Empuñando la espada, Naruto miro la postura perfecta de la Busujima, que como siempre tenía esa sonrisa suave y tranquila a la hora de enfrentarse contra el.
Cómo siempre el fue el primero atacar.
Y Seako bloqueo el primer golpe al poner la espada en vertical, aunque tuvo que admitir que la fuerza detrás de ese golpe fue brutal, más de lo acostumbrado, tanto que tuvo que dar un paso atrás por el segundo golpe.
Inclinándose Naruto dio un corte ascendente que fue esquivado, lo que la chica no pudo esquivar fue una inesperada patada que le dio en la boca del estómago.
Sin aliento, Seako tuvo que estar atenta al bloquear y desviar cada golpe, el había dejado las posturas estándares del camino de la espada, y se puso a improvisar, eso era algo que ella siempre le jugaba en contra.

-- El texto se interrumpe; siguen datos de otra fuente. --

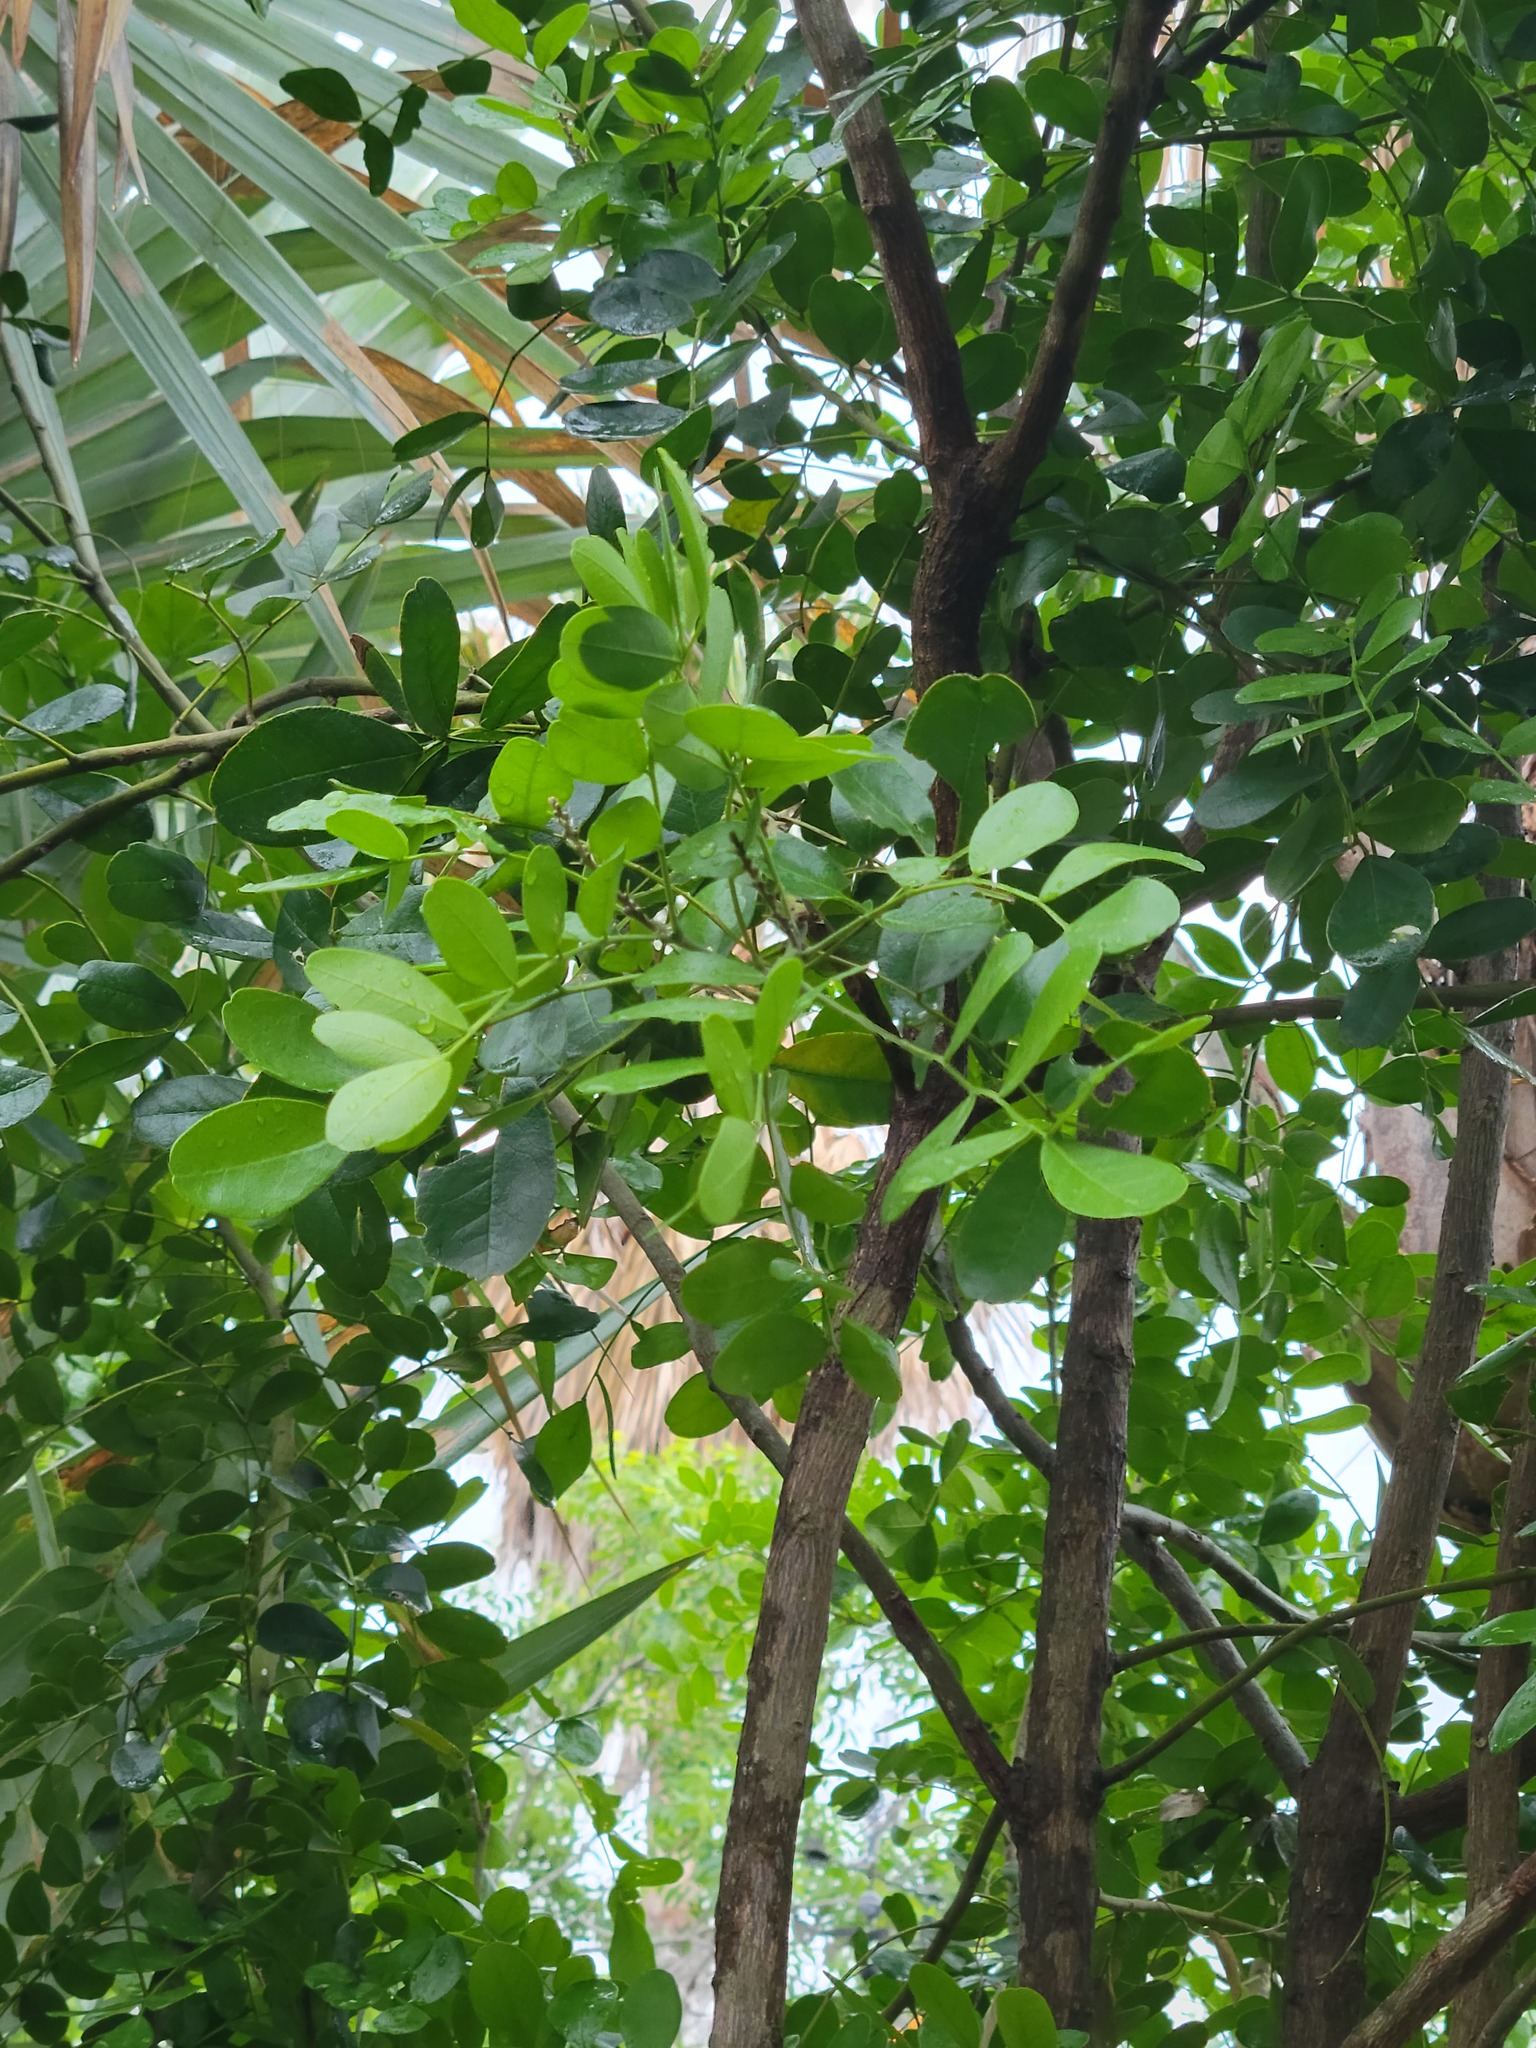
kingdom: Plantae
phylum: Tracheophyta
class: Magnoliopsida
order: Fabales
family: Fabaceae
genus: Dermatophyllum
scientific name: Dermatophyllum secundiflorum
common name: Texas-mountain-laurel
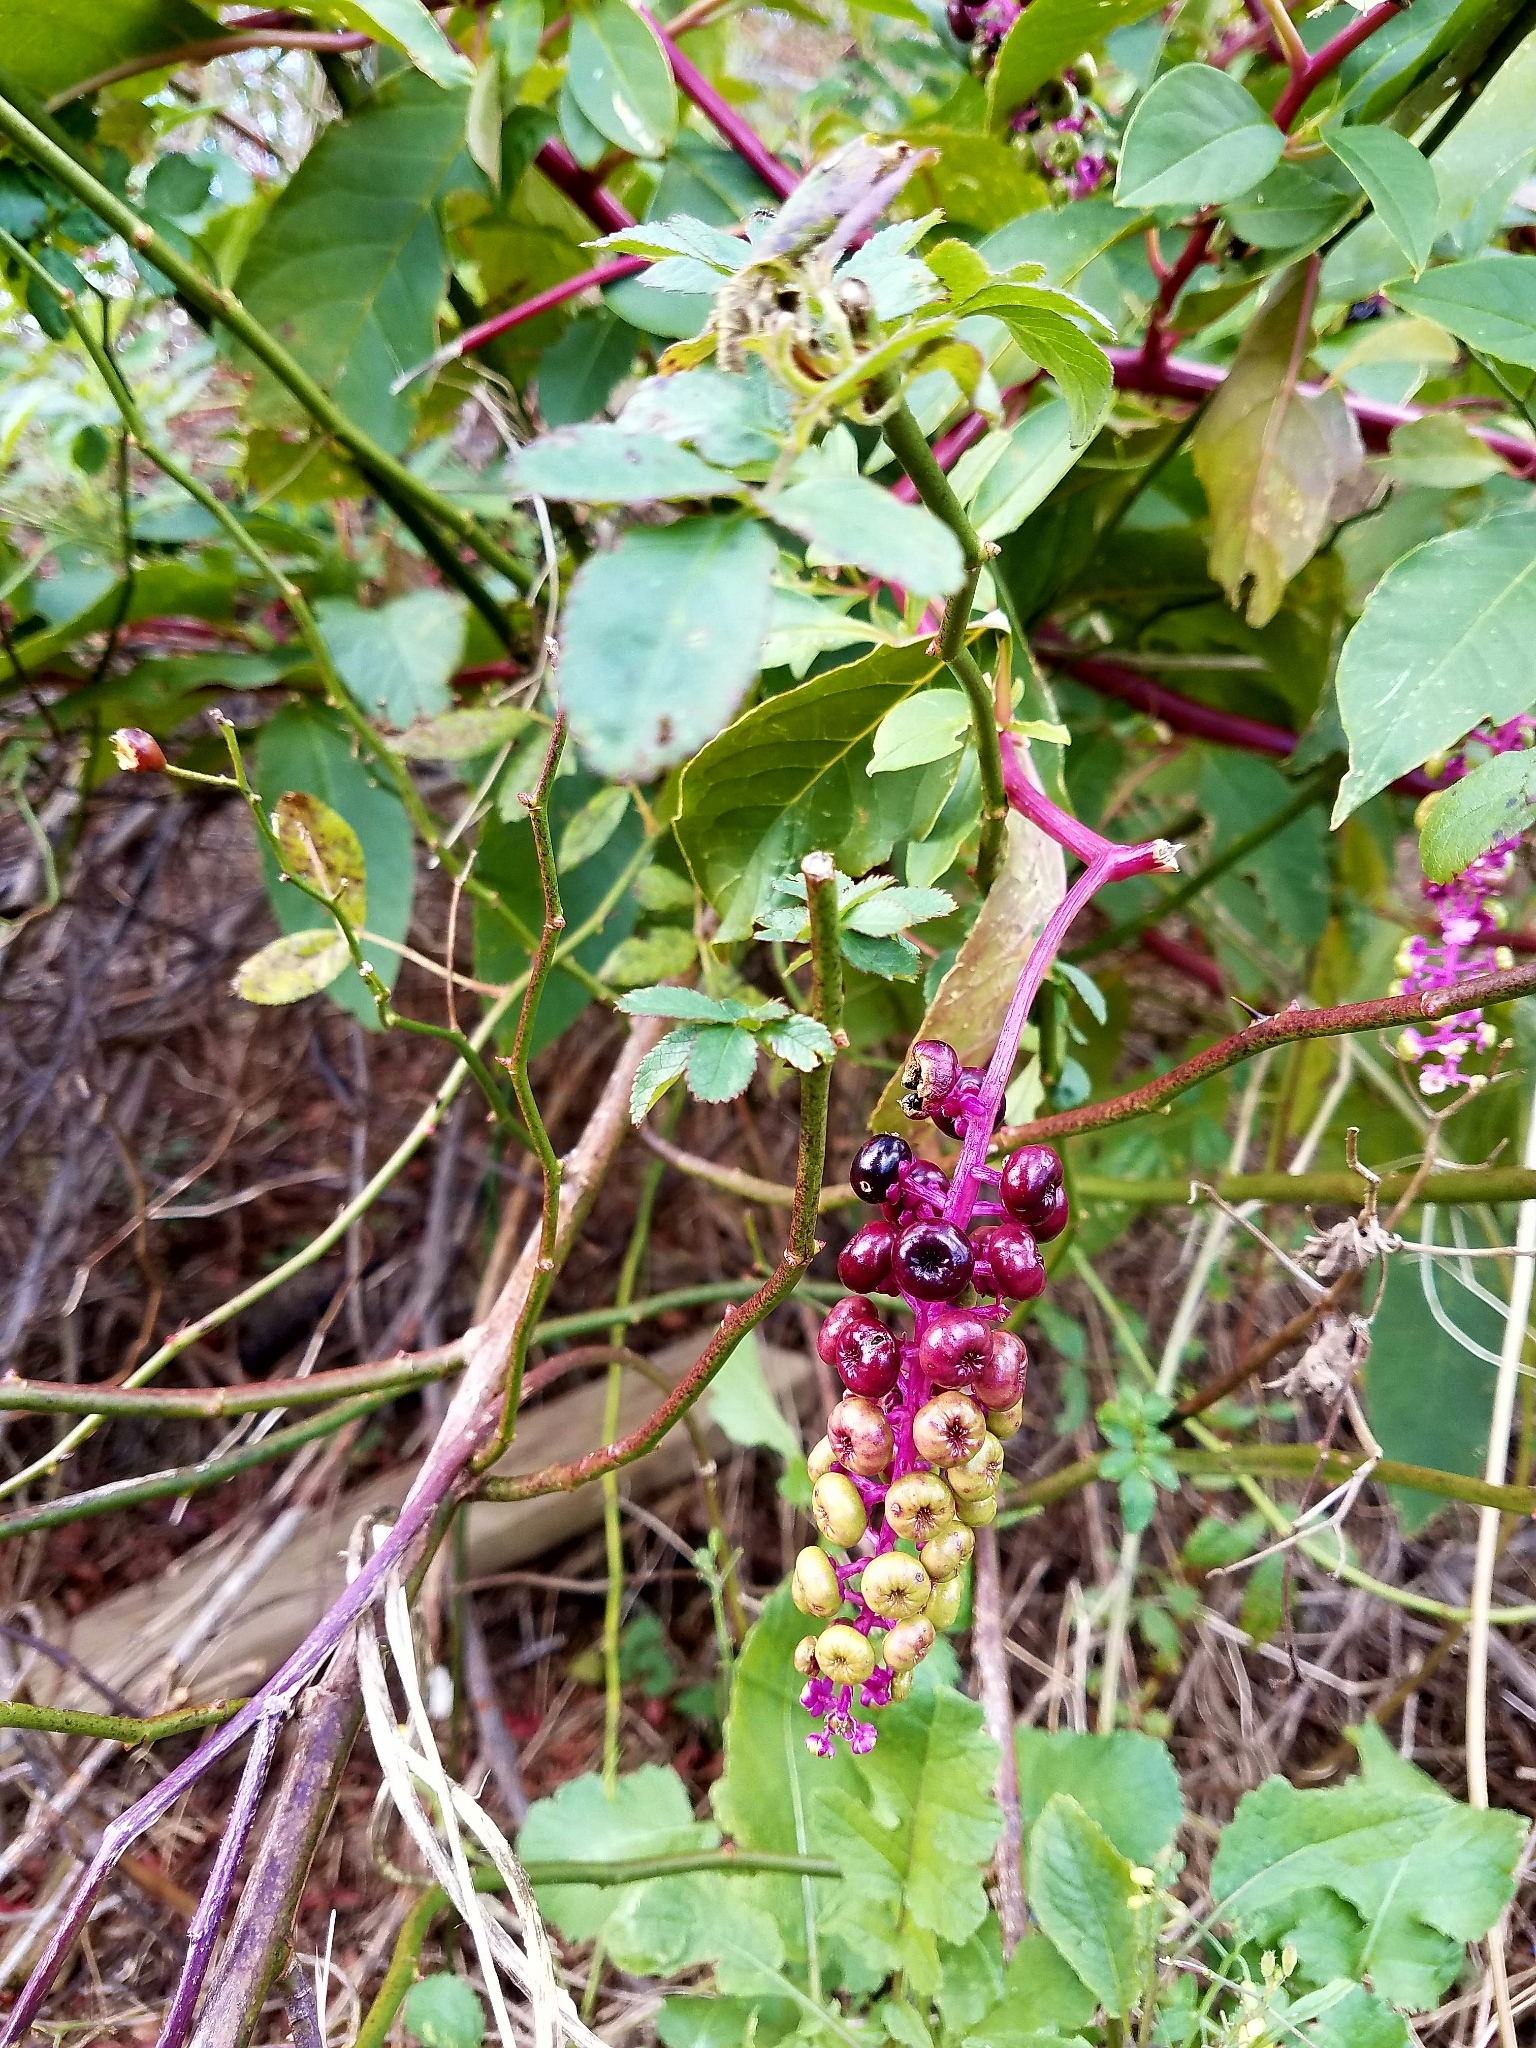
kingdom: Plantae
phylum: Tracheophyta
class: Magnoliopsida
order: Caryophyllales
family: Phytolaccaceae
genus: Phytolacca
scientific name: Phytolacca americana
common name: American pokeweed
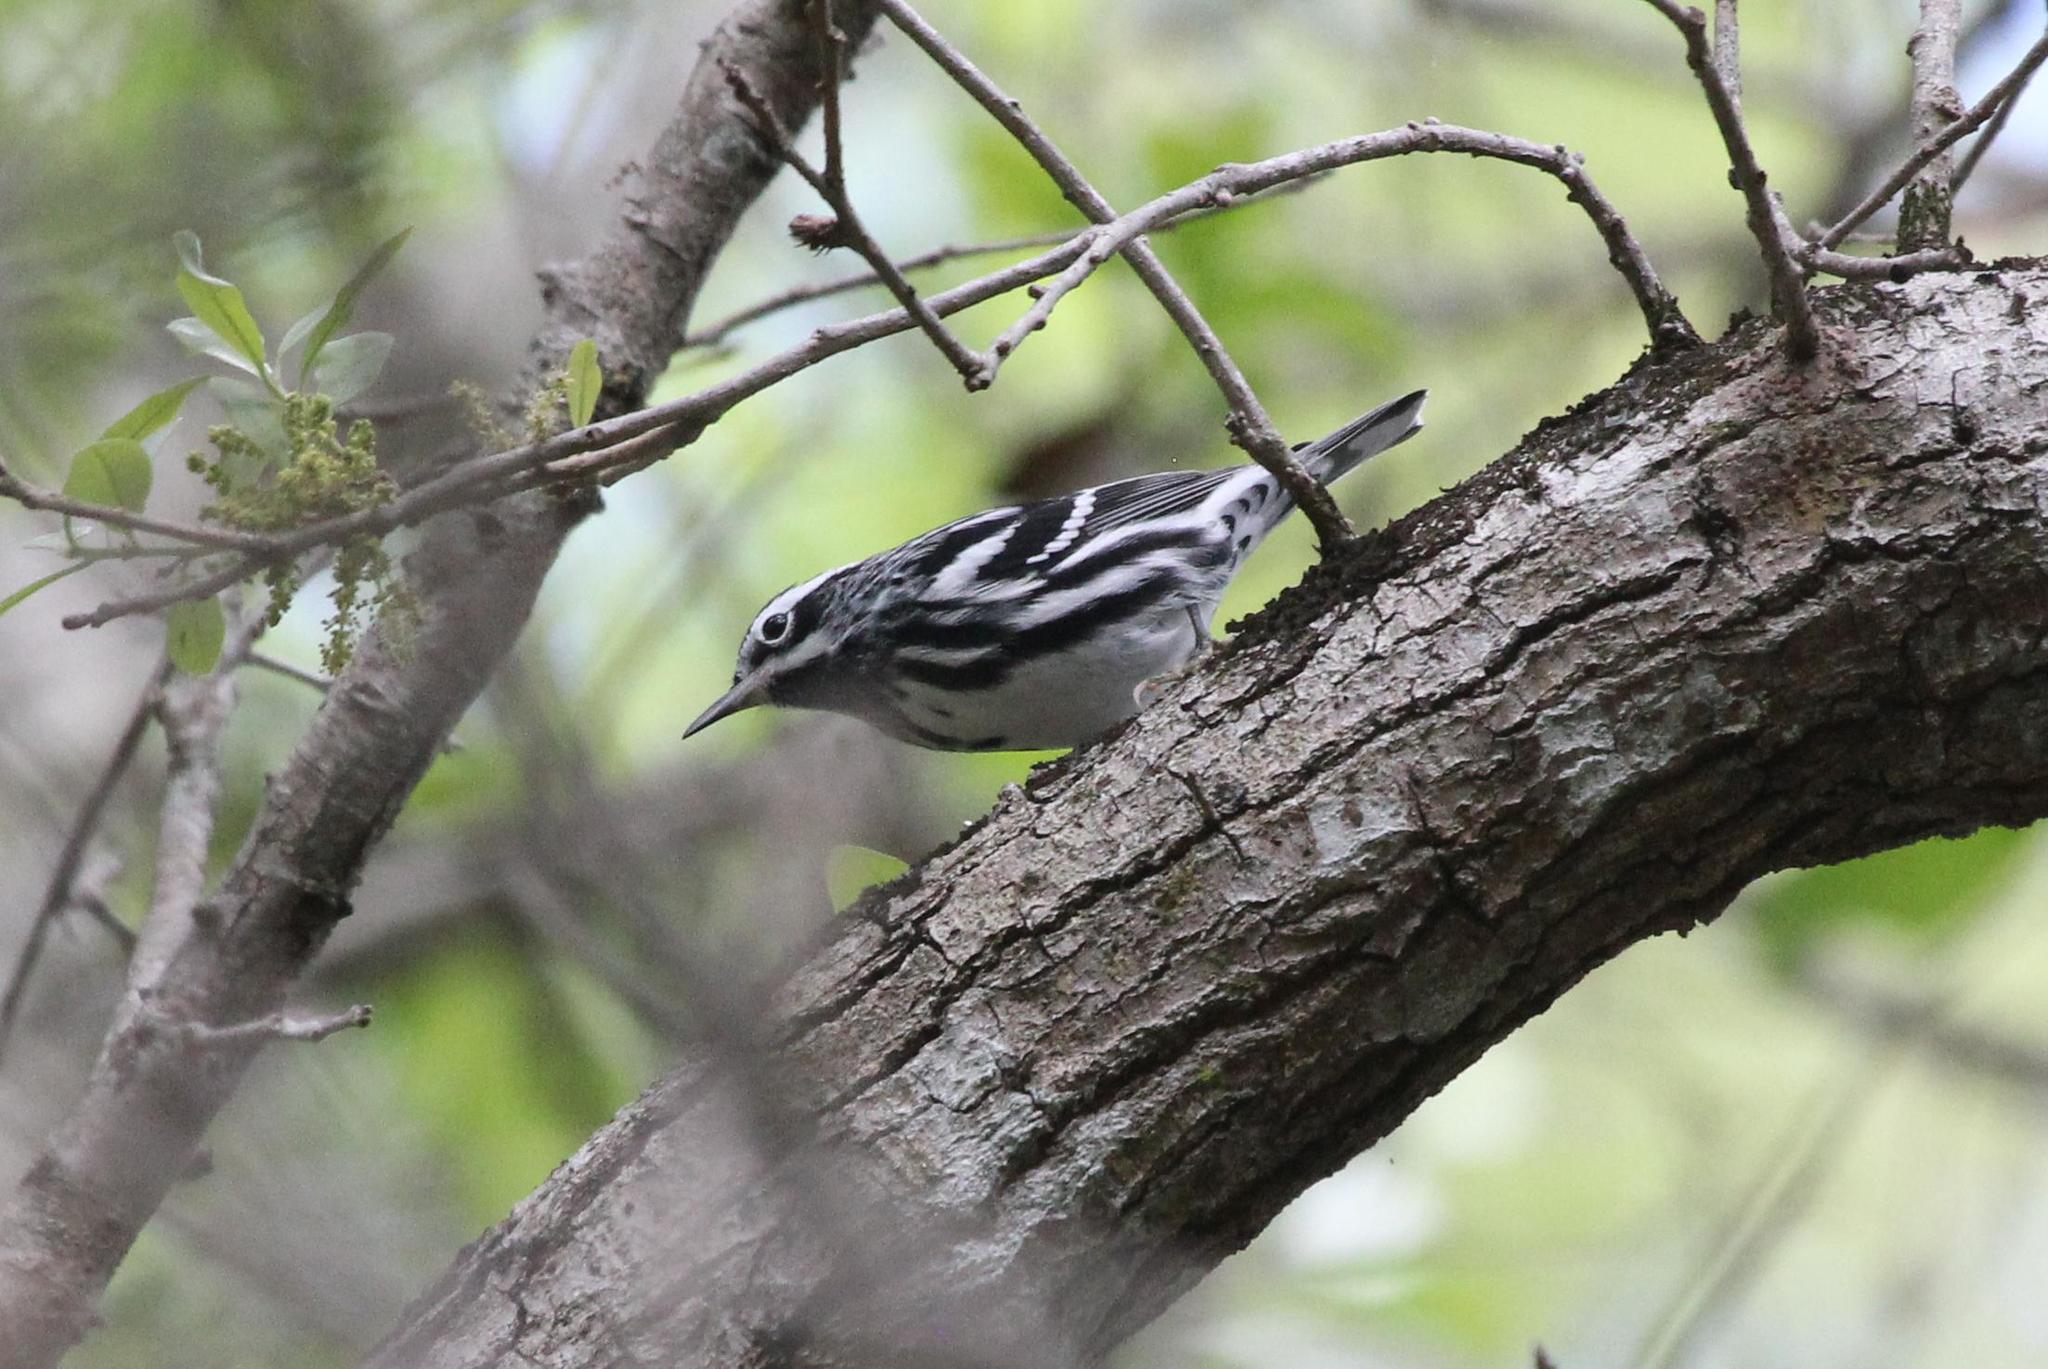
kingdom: Animalia
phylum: Chordata
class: Aves
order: Passeriformes
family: Parulidae
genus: Mniotilta
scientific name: Mniotilta varia
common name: Black-and-white warbler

Tomándoselo más enserio que todas las veces que pelearon antes, la peli morada dio un barrio de pierna para intentar derribarlo y tomar distancia para recuperar el aliento.
"¡El mismo truco no funciona!" Naruto había saltado y evitado el barrido de pierna, para dar un corte horizontal que obligó a su oponente a inclinarse hacia atrás al más puro estilo matrix.
Saltando hacía atrás, Seako tomo distancia, "Al fin estás al nivel" su sonrisa era grande cuando saco una cinta para atar su cabello en una cola de caballo, y remango las mangas de su camisa.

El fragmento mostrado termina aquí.